In summary, we comprehensively evaluated the pathogenesis of SARS-CoV-2 in the AGM model. Our study suggests that AGMs are excellent models for many aspects of COVID-19 in humans: 1) young healthy AGMs may represent subclinical or mild human disease, 2) consistent shedding of infectious virus from respiratory and GI tracts in the absence of overt disease allows experimental understanding of the mechanisms underlying tissue tropism and transmission, and 3) PET/CT imaging modalities are effective at detecting SARS-CoV-2 infection. Critical vaccine trials could use the AGM model to measure virus shedding and/or lung lesions by PET/CT after post-vaccination challenge as measures of vaccine efficacy.

Methods

Ethics

The animal work performed adhered to the highest level of humane animal care standards. The University of Pittsburgh is fully accredited by the Association for Assessment and Accreditation of Laboratory Animal Care (AAALAC). All animal work was performed under the standards of the Guide for the Care and Use of Laboratory Animals published by the National Institutes of Health (NIH) and according to the Animal Welfare Act guidelines.
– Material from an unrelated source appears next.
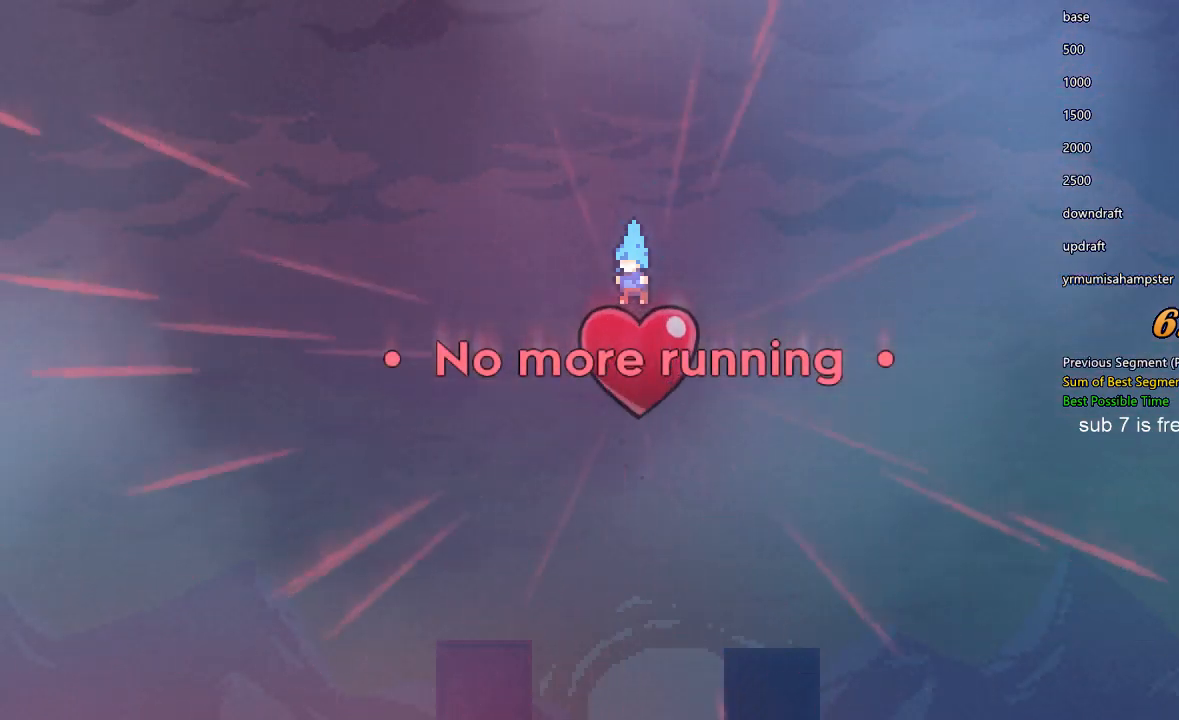
{"buttons": [], "left_stick": "center", "right_stick": "center", "events": []}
All animal studies adhered to the principles stated in the Public Health Services Policy on Humane Care and Use of Laboratory Animals. The University of Pittsburgh Institutional Animal Care and Use Committee (IACUC) approved and oversaw the animal protocols for these studies (#20037014).

Biological safety

All work with SARS-CoV-2 was conducted under biosafety level-3 (BSL-3) conditions in the University of Pittsburgh Center for Vaccine Research (CVR) and the Regional Biocontainment Laboratory (RBL). Respiratory protection for all personnel when handling infectious samples or working with animals was provided by powered air-purifying respirators (PAPRs; Versaflo TR-300; 3M, St. Paul, MN). Liquid and surface disinfection was performed using Peroxigard disinfectant (1:16 dilution), while solid wastes, caging, and animal wastes were steam sterilized in an autoclave.

Virology

The SARS-CoV-2 isolate used was a passage 3 (p3) of the Munich isolate described previously [11]. Virus was titrated by plaque assay and titers are expressed as plaque forming units (pfu), and infection was visualized in cells by indirect immunofluorescence, as described [11].

General animal procedures

Six male AGMs were obtained from the Vervet Research colony at Wake Forest University (S1 Table). All were captive bred animals originally from St. Kitts [38]. They were serologically negative for herpes B virus, SIV, simian T-cell leukemia virus (STLV), and simian retrovirus (SRV). During quarantine, animals underwent telemetry implant surgery, described below. For euthanasia, each animal was sedated with 20 mg/kg ketamine, followed by injection of 200 mg/kg of Beuthanasia IV. Following euthanasia, each animal was perfused via the left ventricle with saline using a variable perfusion machine (GP1000; Fisher Scientific).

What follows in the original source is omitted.